The Indian economy is staring at an 11-year low GDP growth of 5 per cent for the financial year 2019-20 on demand slump. ETCFO spoke to a handful of economists to find out what they think about the FY21 target.
“The target is a little bit on the optimistic side, though 6 per cent growth is still achievable with some effort,” said Saugata Bhattacharya, Chief Economist at Axis Bank who forecasts a GDP growth of 5.7 per cent in FY21.
To realise the aim, he stressed the government must focus on “privatisation and wealth creation”, which is also reflected by the economic survey 2019-20.
The government is banking hugely on its divestment programme to shore up its revenue receipts which have come under pressure amid growth slowdown. It has lined up strategic sales of debt-ridden Air India and profit-making oil refiner BPCL, among others.

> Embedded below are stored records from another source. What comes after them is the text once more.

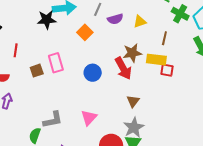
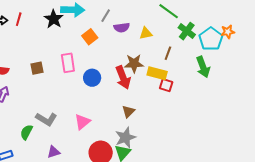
black star: (47, 20) -> (54, 19), turned 30
red line: (16, 50) -> (19, 19), moved
pink rectangle: (56, 63) -> (68, 63), moved
gray L-shape: (53, 120) -> (46, 119), turned 35

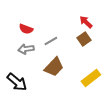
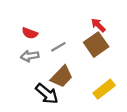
brown square: (84, 39) -> (96, 45), size x1.5
black arrow: (17, 82) -> (47, 94), moved

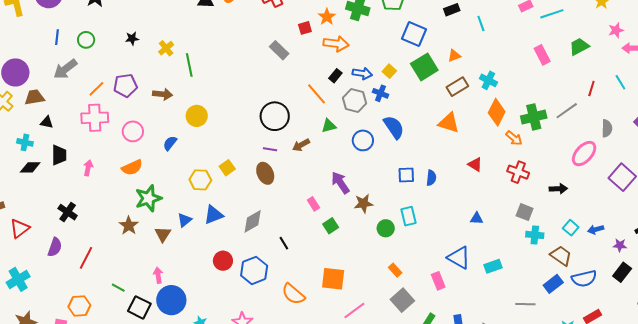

To Shubhada Rao, Chief Economist at Yes Bank, implementation of announcements holds the key in realising the 6-6.5 growth target. “Execution is the key. The reform measures that may be announced in the upcoming Budget should not only be comprehensive but also need to be complementary,” Rao said.When it comes to privatisation, she stressed the government should focus on strategic sales and not on just mere dilution of the stakes.
Kunal Kumar Kundu, economist at investment banking firm Société Générale was more direct. He said, “The growth target projected by the economic survey seems unachievable. It is only setting the tone for optimistic tax revenue assumptions for the Budget.”
India is targeting a $5 trillion economy by 2024-25. To achieve the vision, the economic survey emphasised the country needs to shift its gears to accelerate and sustain a real GDP growth rate of 8 per cent.
In the last Budget, the economic survey pegged the GDP growth for FY20 at 7 per cent, which is now forecast lower at 5 per cent as per the first advance estimates.
The Reserve Bank projected the growth number at 5.1 per cent for the ongoing fiscal.